Fierce

These Latino Teens Have Turned Shopping For Vulnerable Neighborhoods Into Full-Time Work

There’s no denying the fact that the recent spread of COVID-19 has left certain groups disproportionately in need of basic necessities. While stimulus checks have been delivered to millions across the country, many are still waiting to receive their portion of financial help from the government and others are struggling to make ends meet with the limited resources that they have.

While various services are offering delivery assistance during this time of crisis, one organization in particular truly stands out.

Six Feet Supplies is a free service that uses volunteers who are willing to shop at multiple locations to deliver items to customers in need.

The service was co-founded by California-based high-school students Zoe Monterola and Eric Luo and is serviced by 37 volunteers. According to Newsweek, the group is made up of teens who know each other from an after-school program called Global Prep Academy based in Valencia, California. The program offers these teens who attend public schools, amenities that are usually reserved for those who attend expensive boarding schools.

The service is pretty straight forward.

Head to the organization’s site and provide your name, address, phone number, and the needed items and the budget required to fulfill the order online. What happens next is that a Six-Feet shopper will text or email an image of the receipt to the customer and leave the purchased goods at the front door.

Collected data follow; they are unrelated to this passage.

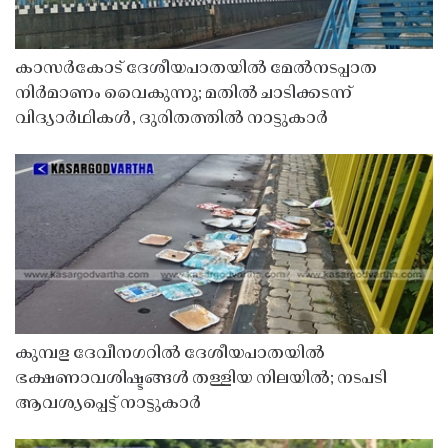
കാസർകോട് ദേശീയപാതയിൽ മേൽനടപ്പാത
നിർമാണം വൈകുന്നു; മതിൽ ചാടിക്കടന്ന്
വിദ്യാർഥികൾ, ദുരിതത്തിൽ നാട്ടുകാർ
കുമ്പള ദേവീനഗറിൽ ദേശീയപാതയിൽ
ഭക്ഷണാവശിഷ്ടങ്ങൾ തള്ളിയ നിലയിൽ; നടപടി
ആവശ്യപ്പെട്ട് നാട്ടുകാർ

Unlike other delivery services, Six Feet Supplies differs not only because it’s free but also because it allows consumers to receive items from multiple locations.

In a recent interview with Newsweek, Monterola explained that she came up with the idea after the head of Global Prep Academy, David Najar, told her a story about how a neighbor left a note on his doorstep asking if he needed anything from the store.

“I wanted to do that on a larger scale,” Monterola explained in the interview. On March 17, Monterola and her partner, Luo teamed up to create Six Feet Supplies.

Seven days later they were in business– or rather, volunteering.

“Just creating the order form was a huge process,” Luo explained to Newsweek. Convincing consumers to trust teenagers to shop for them was difficult at first but a week after their launch, Six Feet Supplies was in full swing. They already deliver to over a dozen people per day, and they’ve received requests from outside the city of Santa Clarita where they reside.

“We’ll keep this up for however long the need is or until it becomes a big danger to our delivery team,” said Monterola.